Our second wrapper comes from the 1985 Topps Cyndi Lauper cards and stickers…

This is actually only one of two designs that were available for this set, but it’s the only one I’ve come across that was included in an affordable lot.  I’ve posted about the sticker portion of this set here

Wax Paper Pop Art #21, Where no Spock Mego figure has gone before…

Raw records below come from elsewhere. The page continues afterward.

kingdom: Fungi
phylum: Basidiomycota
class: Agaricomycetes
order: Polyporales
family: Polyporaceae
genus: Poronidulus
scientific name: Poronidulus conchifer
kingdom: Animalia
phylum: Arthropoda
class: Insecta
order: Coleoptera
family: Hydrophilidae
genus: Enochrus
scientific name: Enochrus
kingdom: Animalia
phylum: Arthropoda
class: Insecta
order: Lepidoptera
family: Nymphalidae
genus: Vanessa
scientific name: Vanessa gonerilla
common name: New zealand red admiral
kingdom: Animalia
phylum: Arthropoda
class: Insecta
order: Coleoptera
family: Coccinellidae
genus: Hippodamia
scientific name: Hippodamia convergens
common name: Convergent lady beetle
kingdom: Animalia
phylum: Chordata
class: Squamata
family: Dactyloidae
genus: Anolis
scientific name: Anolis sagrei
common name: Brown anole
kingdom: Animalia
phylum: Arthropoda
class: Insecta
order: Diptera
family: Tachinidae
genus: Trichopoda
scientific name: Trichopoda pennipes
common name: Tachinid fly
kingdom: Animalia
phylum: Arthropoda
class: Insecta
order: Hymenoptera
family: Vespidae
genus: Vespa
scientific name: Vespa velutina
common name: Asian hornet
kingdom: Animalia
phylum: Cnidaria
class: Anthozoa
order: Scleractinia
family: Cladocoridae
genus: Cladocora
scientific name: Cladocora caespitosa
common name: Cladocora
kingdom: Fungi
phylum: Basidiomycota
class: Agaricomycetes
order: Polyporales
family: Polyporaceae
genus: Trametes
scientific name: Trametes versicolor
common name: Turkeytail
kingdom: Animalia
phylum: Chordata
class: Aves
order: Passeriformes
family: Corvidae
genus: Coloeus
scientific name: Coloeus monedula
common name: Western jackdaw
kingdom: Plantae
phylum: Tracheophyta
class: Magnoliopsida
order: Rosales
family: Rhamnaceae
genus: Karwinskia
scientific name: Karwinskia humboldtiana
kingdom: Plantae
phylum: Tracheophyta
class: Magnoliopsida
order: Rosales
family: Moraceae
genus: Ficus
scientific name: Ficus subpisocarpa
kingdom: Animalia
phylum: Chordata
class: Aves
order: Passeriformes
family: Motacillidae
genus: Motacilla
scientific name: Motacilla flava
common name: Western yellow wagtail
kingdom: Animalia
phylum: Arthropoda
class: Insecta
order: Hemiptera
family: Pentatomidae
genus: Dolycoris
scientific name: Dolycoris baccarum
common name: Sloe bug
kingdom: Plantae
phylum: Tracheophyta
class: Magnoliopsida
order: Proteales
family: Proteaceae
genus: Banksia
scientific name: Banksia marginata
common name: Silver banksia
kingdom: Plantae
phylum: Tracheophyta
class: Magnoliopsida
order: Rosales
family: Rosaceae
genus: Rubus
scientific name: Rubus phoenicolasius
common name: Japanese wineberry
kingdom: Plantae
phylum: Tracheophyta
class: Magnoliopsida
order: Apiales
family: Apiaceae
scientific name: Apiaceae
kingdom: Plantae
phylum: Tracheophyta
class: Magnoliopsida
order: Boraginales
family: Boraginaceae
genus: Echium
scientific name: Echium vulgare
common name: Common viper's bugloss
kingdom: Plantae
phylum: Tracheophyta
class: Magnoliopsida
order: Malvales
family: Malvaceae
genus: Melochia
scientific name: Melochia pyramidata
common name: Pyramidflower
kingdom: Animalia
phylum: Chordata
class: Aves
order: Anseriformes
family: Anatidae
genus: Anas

A little while ago I agreed to take part in a fun project for Charles over at Eclectorama called Spockcation 2009.   The whole idea is that Charles would mail out one of his Spock Mego figures to various people in different states who would then take Spock around their area to get some fun photos as he traveled around the country.  Well, Spock has been on vacation for a couple years now and he’s finally beamed into Branded HQ.  Since the wife and I have been taking him around town, I thought it would be apropos to share some Spock-centric Wax Paper Pop Art this week…

This first wax wrapper is from the Topps Star Trek Series, circa 1976.

This second wrapper hails from the Topps Star Trek: The Motion Picture set, 1979.